Parler n’est pas un crime mais s’en abstenir peut être une vertu

Sur Europe 1 Enthoven dit « Manger de la viande n’est pas un crime et s’en abstenir n’est pas une vertu ». On ne va pas lui demander : « n’est pas un crime pour qui ? Pour l’animal tué ? » car de toute façon il n’osera pas répondre.

Mais je voulais juste me demander quelle était la différence entre l’enthoven et le philosophe ?

L’enthoven est un animal de la même espèce que le bhl, le finkielkraut ou le zemmour. Il est blanc, a la peau lisse, des cheveux bruns. Il a deux yeux, des dents blanches et une bouche. La bouche lui sert généralement à prononcer des mots pour s’écouter parler. L’enthoven fait cela grâce à son timbre de voix assez particulier, un timbre qui dit, en somme « attention, je dis des choses intéressantes » mais sans qu’il le fasse vraiment toujours. L’enthoven est un animal dominateur, il domine surtout les animaux plus vulnérables que lui et il les domine indirectement car il n’a pas le courage de les affronter en face à face : il paie des gens, de la même espèce que lui mais avec moins de diplômes inutiles, pour qu’ils dominent et tuent les animaux à sa place. Ensuite, l’enthoven se déplace avec son moyen de transport et achète des bouts de ces animaux préalablement tués pour lui.

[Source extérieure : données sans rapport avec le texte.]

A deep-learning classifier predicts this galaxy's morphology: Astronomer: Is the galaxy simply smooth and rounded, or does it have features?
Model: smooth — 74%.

Il rentre enfin dans sa demeure et il prépare les bouts de cadavre pour ensuite les ingurgiter. Entre deux mastications de cadavre il pense à quel point il est cultivé, raffiné et différent des autres membres de son espèce qui eux aussi, en grande majorité, mangent des cadavres, mais qui, contrairement à lui, ne philosophent pas en les mangeant. Là est la différence essentielle entre l’enthoven et les membres de son espèce : il agit, moralement et pratiquement, de la même manière que plus de 90 % des humains mais il pense malgré tout être spécial, particulier, unique, différent, important…

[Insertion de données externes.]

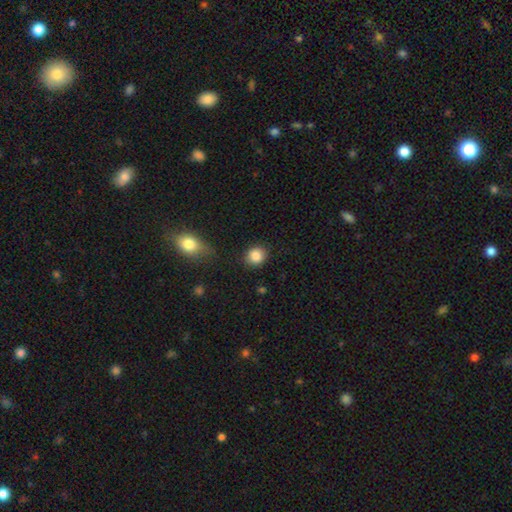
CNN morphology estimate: smooth_or_featured: smooth (p=0.86) [alt: star or artifact p=0.09]
how_rounded: round (p=0.77) [alt: in between p=0.22]
merging: none (p=0.86) [alt: minor disturbance p=0.09]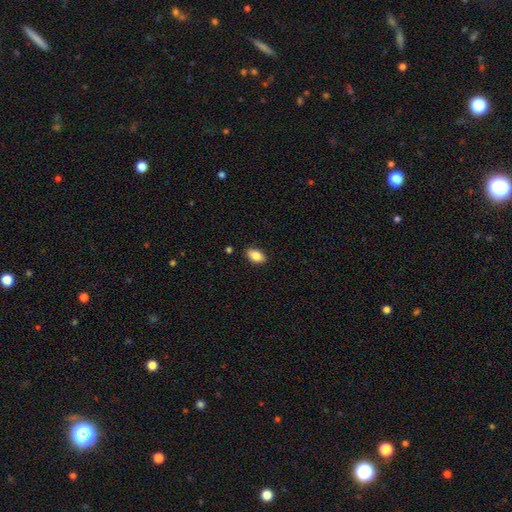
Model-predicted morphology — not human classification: Overall: smooth (86%). How rounded: in between (93%). Merging: none (89%).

Après avoir mangé du cadavre et philosophé sur la morale et la vie juste, l’enthoven s’endort la conscience tranquille (ou plutôt tranquillisée) de ne pas faire partie de l’espèce de ces véganes extrémistes qui voudraient (oh malheur !) que tous les animaux aient le droit à la vie et à la liberté. L’enthoven rêve ensuite d’être un grand philosophe qui marque son temps. Mais au réveil il se rend compte qu’il en est loin, cela le frustre terriblement de ne pas être grand et fort. Ayant oublié de se brosser les dents, il remarque qu’il a encore le goût du cadavre dans sa bouche. Et il se rappelle que si, il est fort, car il peut, rien qu’avec sa carte bancaire, commander la mort de plein d’individus sentients d’une autre espèce. Cela lui donne un peu de baume au cœur et lui fait dire que, finalement, il n’est pas si misérable que ça, en tout cas, qu’il est moins misérable que les poulets, cochons, vaches, poissons… dont il mange régulièrement le cadavre.

L’enthoven entame ensuite sa nouvelle journée pendant laquelle il fera semblant d’être pertinent et fin penseur.

À la différence de l’enthoven, le philosophe, lui, n’est pas suffisant et ne cherche pas à moduler le timbre de sa voix de telle sorte que l’on pense qu’il dit des choses intéressantes. Le philosophe est capable, contrairement à l’enthoven, de s’abstraire des préjugés de son temps, de prendre du recul par rapport à l’éducation qu’il a reçue voire même d’être un avant-gardiste sur différents sujets comme l’éthique par exemple. Le philosophe n’accepte pas de passer dans n’importe quelle émission médiocre seulement pour gagner de l’argent ou du prestige, il aime réfléchir par principe. Enfin, le philosophe ne recherche pas le buzz et n’a pas de raisonnements centrés uniquement sur sa personne.

Complicité

« Vous avez dîné, et peu importe avec combien de scrupules l’abattoir est dissimulé dans la gracieuse distance des kilomètres, il y a complicité. » Emerson

Il ne s’agit pas de dire que la plupart des hommes sont des criminels mais surtout de prendre conscience des conséquences de nos comportements. Les actes les plus anodins en apparence sont fatals pour des milliards d’êtres innocents et démunis. Quelle que soit la manière d’y participer, cela revient au même. Que les animaux soient tués par nous-mêmes ou que nous déléguions cette tache ingrate à d’autres gens, c’est toujours la mort qui en est la conséquence. Tout achat d’un produit d’origine animale a nécessité une privation de liberté, une torture et un crime. Resterons-nous complices et instigateurs ?

Fermer les yeux ce n’est pas changer la réalité, mais seulement se la cacher. Et se la cacher, ne la modifie aucunement, mais la perpétue.

Ignorer le crime ne nous déresponsabilise pas mais nous rend complices tacites.